Messaging App Yik Yak Gains Popularity in Fayette County

Zara Morgan, Managing Editor/Features Editor

UPDATED March 3, 2022 12:20 p.m.

Yik Yak is a messaging app that was created in Nov. 2013 and has recently garnered much popularity around Fayette County. The app has two unique anonymous messaging boards. The first messaging board is composed of people located only in a five mile radius of the user and the second messaging board is composed of messages that are the most popular throughout the entire country. The app’s mission is found in their slogan to help people “find your herd.”

The app was created as a hobby by Tylar Droll and Brooks Buffington, graduates of Furman University South Carolina. Their main goal for the app at the time was to give college students a platform for gossip. Depending on the success/number of upvotes your “yak,” or message, received the more “Yakarama” one received.

According to the Next Web, “You can think of it as an equivalent of the Reddit karma score.”

As the platform grew, it gained more complex features such as a profile option and map. The app became a major platform for inappropriate and racist comments. Eventually, the popularity of the app reached a point low enough to shut the app down in its entirety. Despite the shutdown, the app was sold for less than $3 million dollars to a company called Square.

Four years later, Yik Yak was revived in Aug. 2021. In a tweet sent out on Aug. 16, 2021, Yik Yak said, “ICYMI: After a 4-year hiatus, Yik Yak is available in the App Store again! Anonymity, location-based, the hot feed & more — everything you used to love about Yik Yak! Now available on iPhone in the US — more countries and devices coming soon.”

Mainly, users from McIntosh and the surrounding area have started to use Yik Yak as a platform for online harassment and bullying of other students.

Some of the comments have been milder. One user wrote “Anime recommendations?” and was given the recommendations of “Attack on Titan” and “One Piece.”

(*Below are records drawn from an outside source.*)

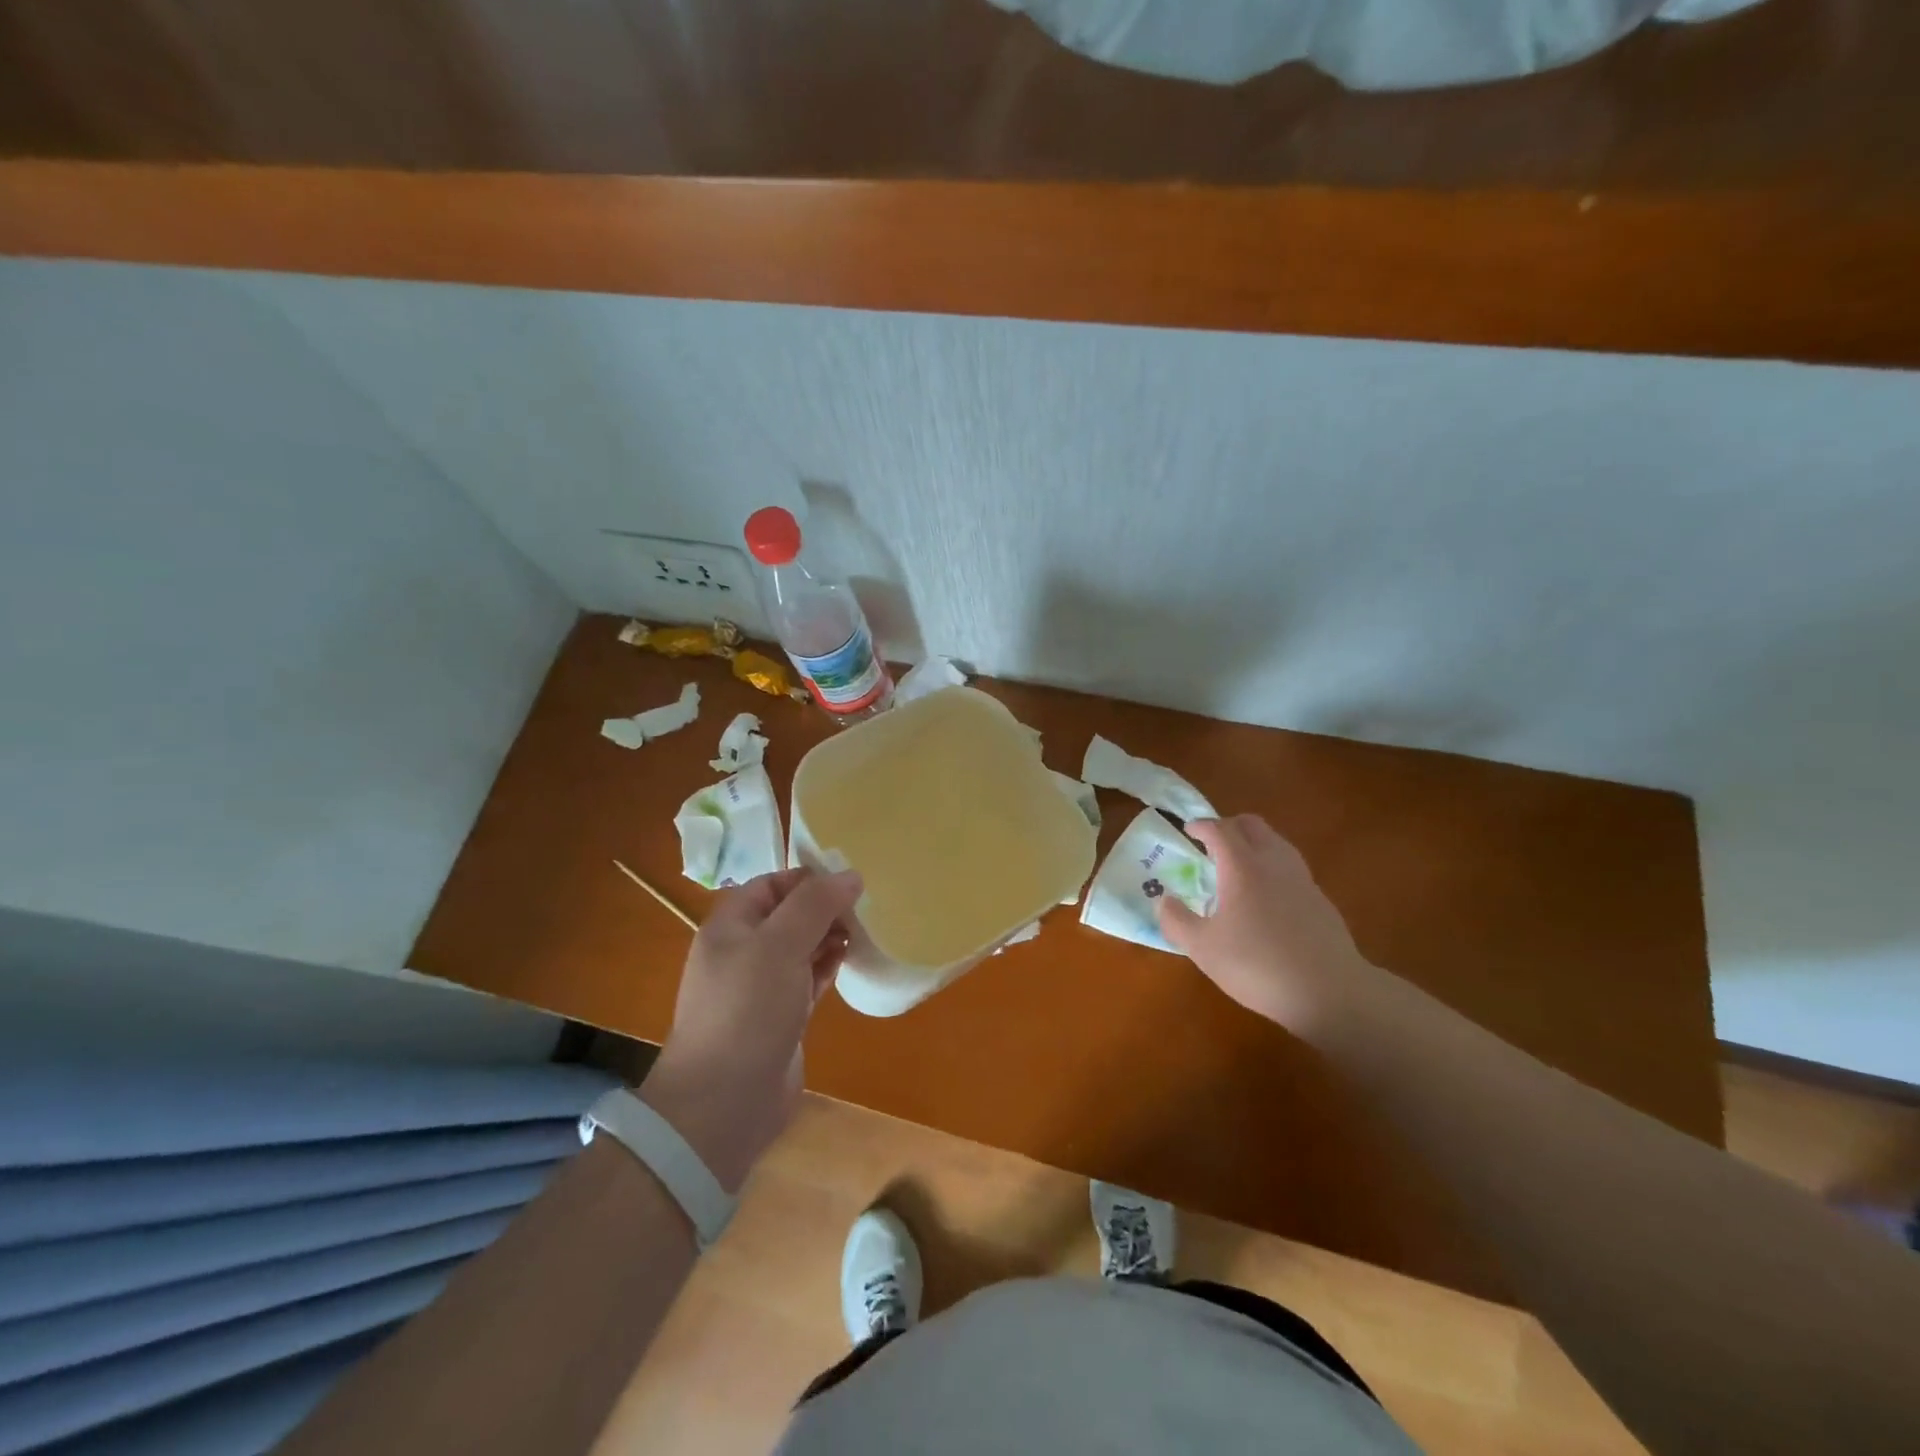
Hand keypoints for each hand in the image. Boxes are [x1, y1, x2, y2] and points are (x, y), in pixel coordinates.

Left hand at [641, 867, 861, 1189]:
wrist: (724, 1102)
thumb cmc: (747, 1009)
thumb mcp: (780, 945)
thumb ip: (815, 904)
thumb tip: (850, 874)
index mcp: (730, 926)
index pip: (771, 884)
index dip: (808, 878)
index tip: (848, 882)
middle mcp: (743, 951)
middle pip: (788, 914)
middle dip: (824, 907)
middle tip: (864, 908)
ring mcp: (761, 987)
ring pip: (801, 947)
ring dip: (830, 936)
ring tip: (864, 932)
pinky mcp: (780, 1017)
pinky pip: (807, 979)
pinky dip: (828, 967)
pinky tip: (851, 960)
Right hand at [1158, 815, 1380, 1035]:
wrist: (1330, 992)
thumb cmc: (1257, 965)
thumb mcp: (1202, 948)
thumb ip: (1176, 921)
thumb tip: (1163, 900)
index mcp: (1242, 867)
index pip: (1219, 829)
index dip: (1201, 825)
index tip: (1187, 829)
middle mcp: (1274, 863)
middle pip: (1252, 825)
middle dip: (1229, 826)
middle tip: (1211, 844)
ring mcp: (1302, 879)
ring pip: (1276, 843)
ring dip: (1253, 844)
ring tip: (1236, 867)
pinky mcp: (1320, 900)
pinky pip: (1290, 867)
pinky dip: (1272, 867)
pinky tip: (1265, 897)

However, these comments are few and far between. Despite the app being anonymous, with probable cause the school does have the right to subpoena the records from the Yik Yak in order to find the identities behind the users and there are potentially severe consequences for students that choose to use Yik Yak for bullying and harassment.

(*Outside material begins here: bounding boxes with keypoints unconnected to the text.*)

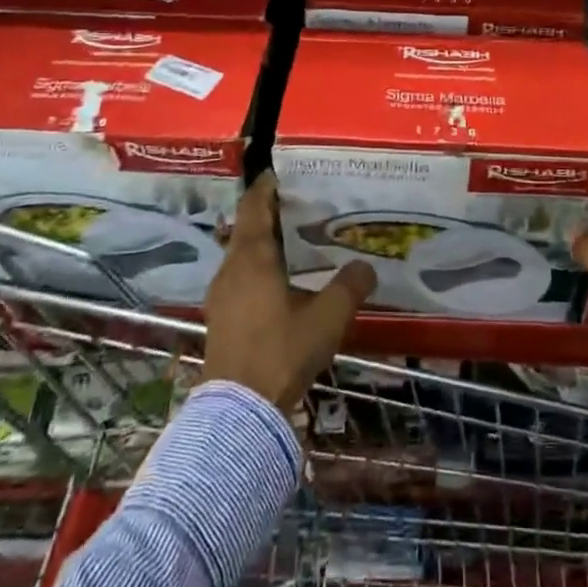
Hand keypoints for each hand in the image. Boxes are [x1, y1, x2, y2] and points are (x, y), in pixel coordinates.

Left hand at [202, 173, 376, 411]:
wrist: (239, 412)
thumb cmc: (282, 352)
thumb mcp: (326, 318)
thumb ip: (349, 286)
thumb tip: (367, 266)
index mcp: (252, 256)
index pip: (254, 205)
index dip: (268, 186)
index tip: (285, 173)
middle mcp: (231, 268)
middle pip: (247, 227)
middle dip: (271, 214)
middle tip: (303, 206)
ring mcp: (221, 295)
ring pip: (242, 254)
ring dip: (265, 243)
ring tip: (297, 243)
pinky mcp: (220, 319)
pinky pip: (240, 278)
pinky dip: (259, 269)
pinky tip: (282, 283)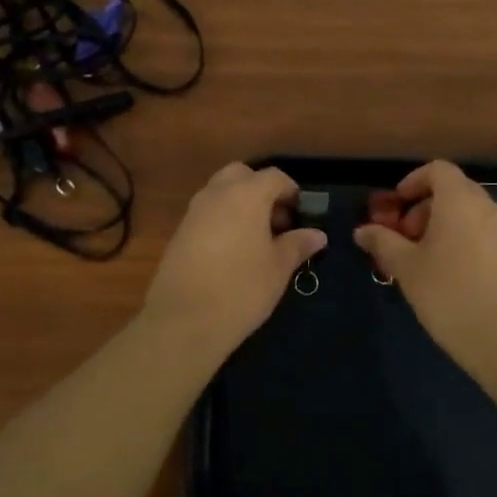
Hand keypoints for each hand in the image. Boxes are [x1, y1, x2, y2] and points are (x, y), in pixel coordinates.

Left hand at [139, 163, 325, 356]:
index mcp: (246, 195)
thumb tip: (317, 234)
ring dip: (240, 203)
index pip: (274, 176)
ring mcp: (194, 211)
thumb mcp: (278, 268)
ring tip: (256, 239)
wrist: (184, 320)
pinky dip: (222, 219)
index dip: (291, 192)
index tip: (300, 216)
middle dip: (261, 190)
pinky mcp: (179, 232)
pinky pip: (206, 212)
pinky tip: (231, 252)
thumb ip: (297, 245)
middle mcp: (217, 194)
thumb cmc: (242, 289)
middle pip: (242, 175)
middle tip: (276, 222)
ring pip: (220, 191)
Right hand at [354, 161, 496, 375]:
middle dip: (423, 208)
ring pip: (468, 215)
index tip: (396, 206)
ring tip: (421, 261)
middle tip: (403, 238)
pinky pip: (482, 234)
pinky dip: (461, 241)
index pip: (437, 169)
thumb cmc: (450, 295)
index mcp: (460, 201)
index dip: (413, 181)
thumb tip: (362, 230)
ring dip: (441, 227)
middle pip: (452, 191)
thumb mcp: (407, 267)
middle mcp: (487, 208)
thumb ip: (383, 242)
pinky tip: (447, 277)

According to Officer Brandon Weathersby, “[Punishments] could be a student discipline at the school or it can go as far as criminal charges.”

Many McIntosh students have been under the subject of severe scrutiny on the messaging board. Some users of the app have expressed that they are grateful for not being gossipped about by expressing relief for their lack of popularity.

One of the anonymous users commented, “Me being thankful that I’m relevant, but not relevant enough to be posted. Amen.”

Another user summarized the app best when they compared the app to Nextdoor, an app that focuses on connecting communities. The user wrote, “This app is like next door, but with cyberbullying.”

“[I]t’s putting people down, hurting people’s feelings, and it’s causing a lot of friction between students,” Weathersby said. “There’s people that are saying inappropriate and rude stuff to students, and it’s uncalled for.”

“It’s an easy way for people to be malicious to one another,” senior Jason Lawson said. “Anonymity only goes so far when everyone is immature.”